(Stored data)
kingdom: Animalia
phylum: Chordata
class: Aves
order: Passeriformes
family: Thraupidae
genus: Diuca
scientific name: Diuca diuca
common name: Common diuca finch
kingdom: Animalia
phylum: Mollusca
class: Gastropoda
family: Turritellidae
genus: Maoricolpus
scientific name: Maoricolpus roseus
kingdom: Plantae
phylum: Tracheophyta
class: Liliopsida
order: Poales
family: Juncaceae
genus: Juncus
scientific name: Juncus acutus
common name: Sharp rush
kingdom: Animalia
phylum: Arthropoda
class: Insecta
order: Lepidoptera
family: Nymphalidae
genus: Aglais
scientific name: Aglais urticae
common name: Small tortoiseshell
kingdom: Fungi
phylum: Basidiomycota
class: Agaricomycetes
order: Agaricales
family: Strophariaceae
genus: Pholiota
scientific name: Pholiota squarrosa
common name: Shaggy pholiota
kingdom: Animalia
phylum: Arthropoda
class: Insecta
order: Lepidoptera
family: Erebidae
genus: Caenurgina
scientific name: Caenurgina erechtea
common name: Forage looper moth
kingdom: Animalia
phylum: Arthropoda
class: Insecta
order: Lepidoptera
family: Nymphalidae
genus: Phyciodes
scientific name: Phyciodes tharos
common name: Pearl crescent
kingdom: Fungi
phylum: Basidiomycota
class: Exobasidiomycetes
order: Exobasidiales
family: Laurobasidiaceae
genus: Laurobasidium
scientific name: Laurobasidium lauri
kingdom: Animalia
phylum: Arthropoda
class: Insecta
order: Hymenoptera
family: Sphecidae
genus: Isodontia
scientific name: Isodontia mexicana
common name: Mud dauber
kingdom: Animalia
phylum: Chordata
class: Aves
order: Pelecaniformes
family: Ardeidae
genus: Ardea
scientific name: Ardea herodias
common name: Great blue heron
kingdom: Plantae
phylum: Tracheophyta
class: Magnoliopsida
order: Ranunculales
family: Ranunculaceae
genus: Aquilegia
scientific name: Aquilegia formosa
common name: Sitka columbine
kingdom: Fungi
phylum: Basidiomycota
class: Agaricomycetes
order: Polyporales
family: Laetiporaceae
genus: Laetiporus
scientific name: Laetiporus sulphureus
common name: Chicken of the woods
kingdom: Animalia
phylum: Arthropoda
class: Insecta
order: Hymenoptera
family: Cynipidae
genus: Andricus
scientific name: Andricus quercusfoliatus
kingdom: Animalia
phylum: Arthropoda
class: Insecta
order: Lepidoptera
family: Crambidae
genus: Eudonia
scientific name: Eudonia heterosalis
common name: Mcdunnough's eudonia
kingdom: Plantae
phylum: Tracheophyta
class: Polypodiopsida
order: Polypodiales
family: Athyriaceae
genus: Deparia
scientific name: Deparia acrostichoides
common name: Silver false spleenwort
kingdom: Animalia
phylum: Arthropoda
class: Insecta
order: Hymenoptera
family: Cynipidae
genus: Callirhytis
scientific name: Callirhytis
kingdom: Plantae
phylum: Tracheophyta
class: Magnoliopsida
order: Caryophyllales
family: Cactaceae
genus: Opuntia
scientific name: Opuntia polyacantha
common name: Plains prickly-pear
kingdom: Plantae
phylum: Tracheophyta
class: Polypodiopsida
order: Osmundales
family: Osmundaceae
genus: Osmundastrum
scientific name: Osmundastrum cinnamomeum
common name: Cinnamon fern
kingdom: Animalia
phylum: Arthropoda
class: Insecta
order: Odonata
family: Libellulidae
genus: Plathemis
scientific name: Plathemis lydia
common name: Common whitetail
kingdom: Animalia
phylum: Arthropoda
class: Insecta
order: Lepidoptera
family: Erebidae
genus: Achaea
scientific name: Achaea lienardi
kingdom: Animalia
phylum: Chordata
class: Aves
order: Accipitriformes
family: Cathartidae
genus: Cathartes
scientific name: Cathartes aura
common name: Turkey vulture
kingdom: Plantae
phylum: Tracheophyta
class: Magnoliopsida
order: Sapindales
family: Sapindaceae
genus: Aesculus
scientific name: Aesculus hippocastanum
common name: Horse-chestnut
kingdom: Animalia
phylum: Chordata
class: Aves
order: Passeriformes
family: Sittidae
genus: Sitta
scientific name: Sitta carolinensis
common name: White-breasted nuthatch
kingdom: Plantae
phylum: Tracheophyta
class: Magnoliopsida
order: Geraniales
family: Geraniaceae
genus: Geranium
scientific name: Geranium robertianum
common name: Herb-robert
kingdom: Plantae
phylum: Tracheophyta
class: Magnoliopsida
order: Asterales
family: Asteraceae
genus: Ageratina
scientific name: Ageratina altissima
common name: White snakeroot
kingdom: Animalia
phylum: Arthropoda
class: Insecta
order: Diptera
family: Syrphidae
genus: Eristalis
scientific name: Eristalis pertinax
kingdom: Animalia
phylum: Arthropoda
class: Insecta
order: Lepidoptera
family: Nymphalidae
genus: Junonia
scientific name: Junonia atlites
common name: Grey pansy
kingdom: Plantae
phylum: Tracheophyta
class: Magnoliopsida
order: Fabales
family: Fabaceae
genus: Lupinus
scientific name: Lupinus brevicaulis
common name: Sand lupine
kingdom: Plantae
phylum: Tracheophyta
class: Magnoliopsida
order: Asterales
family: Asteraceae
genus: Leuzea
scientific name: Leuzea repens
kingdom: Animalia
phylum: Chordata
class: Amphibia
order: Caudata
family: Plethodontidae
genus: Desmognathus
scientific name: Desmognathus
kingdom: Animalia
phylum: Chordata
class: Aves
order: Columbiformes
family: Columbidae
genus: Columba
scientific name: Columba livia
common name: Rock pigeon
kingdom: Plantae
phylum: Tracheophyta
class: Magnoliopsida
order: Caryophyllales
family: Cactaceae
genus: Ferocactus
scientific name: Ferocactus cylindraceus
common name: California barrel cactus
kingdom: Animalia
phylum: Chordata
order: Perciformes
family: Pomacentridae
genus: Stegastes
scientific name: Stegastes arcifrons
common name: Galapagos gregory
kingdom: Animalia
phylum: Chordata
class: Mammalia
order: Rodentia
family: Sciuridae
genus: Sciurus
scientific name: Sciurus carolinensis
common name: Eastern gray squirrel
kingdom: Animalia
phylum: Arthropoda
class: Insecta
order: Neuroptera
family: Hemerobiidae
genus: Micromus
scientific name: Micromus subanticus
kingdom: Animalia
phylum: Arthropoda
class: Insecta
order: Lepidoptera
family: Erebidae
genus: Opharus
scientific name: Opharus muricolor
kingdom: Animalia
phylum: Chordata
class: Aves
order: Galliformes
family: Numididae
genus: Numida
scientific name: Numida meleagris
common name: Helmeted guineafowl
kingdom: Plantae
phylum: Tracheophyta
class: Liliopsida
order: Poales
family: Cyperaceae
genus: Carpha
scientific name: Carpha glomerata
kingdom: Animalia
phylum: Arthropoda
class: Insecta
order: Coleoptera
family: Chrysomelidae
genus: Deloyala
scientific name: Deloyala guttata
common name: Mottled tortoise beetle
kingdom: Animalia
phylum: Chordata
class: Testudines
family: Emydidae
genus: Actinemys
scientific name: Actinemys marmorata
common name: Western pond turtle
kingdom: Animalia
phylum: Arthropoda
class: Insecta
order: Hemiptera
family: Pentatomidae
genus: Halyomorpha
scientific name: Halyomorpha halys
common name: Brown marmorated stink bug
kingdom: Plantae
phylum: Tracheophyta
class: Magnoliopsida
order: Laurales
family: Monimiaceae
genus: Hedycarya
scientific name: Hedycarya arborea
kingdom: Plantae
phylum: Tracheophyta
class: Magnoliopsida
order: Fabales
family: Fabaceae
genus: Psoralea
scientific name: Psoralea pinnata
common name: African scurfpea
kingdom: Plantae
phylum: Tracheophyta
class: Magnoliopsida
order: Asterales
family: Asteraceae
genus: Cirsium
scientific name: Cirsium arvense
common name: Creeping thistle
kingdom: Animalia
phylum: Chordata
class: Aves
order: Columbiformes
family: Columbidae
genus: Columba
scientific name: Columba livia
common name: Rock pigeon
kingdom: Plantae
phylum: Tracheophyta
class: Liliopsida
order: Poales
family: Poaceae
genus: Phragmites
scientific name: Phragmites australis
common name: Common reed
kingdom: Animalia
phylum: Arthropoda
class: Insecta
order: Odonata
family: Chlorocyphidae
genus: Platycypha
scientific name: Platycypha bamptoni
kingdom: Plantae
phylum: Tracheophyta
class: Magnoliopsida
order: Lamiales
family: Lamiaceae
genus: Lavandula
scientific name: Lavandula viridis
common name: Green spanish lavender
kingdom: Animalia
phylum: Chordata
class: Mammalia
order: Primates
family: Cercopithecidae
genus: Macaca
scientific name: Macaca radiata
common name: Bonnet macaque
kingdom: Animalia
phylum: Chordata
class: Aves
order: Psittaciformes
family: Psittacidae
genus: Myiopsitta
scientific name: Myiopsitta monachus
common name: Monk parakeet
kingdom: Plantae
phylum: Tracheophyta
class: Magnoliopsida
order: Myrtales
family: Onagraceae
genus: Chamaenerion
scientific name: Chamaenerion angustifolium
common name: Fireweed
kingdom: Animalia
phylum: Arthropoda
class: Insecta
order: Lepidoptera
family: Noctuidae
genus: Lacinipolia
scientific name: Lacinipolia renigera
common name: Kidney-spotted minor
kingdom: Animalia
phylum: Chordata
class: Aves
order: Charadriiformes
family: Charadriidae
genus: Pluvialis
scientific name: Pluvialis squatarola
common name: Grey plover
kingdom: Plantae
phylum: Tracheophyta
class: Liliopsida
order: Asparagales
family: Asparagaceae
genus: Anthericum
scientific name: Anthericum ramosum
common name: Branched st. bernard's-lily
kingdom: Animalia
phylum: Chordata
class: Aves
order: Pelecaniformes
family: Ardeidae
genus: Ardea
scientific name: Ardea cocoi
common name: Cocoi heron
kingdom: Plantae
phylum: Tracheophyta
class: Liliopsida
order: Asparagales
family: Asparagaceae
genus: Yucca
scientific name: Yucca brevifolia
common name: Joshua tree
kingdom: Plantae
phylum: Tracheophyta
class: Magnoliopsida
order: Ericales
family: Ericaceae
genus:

TO DO :: Can you render the lines of the records, starting at the line containing "scientific name: Phragmites australis" and ending at the line containing "common name: Green spanish lavender", as a JSON list of strings with one string per line and blank lines left out?

SOLUTION TO THE EXERCISE ::
[
  "scientific name: Phragmites australis",
  "common name: Common reed",
  "kingdom: Animalia",
  "phylum: Arthropoda",
  "class: Insecta",
  "order: Odonata",
  "family: Chlorocyphidae",
  "genus: Platycypha",
  "scientific name: Platycypha bamptoni",
  "kingdom: Plantae",
  "phylum: Tracheophyta",
  "class: Magnoliopsida",
  "order: Lamiales",
  "family: Lamiaceae",
  "genus: Lavandula",
  "scientific name: Lavandula viridis",
  "common name: Green spanish lavender"
]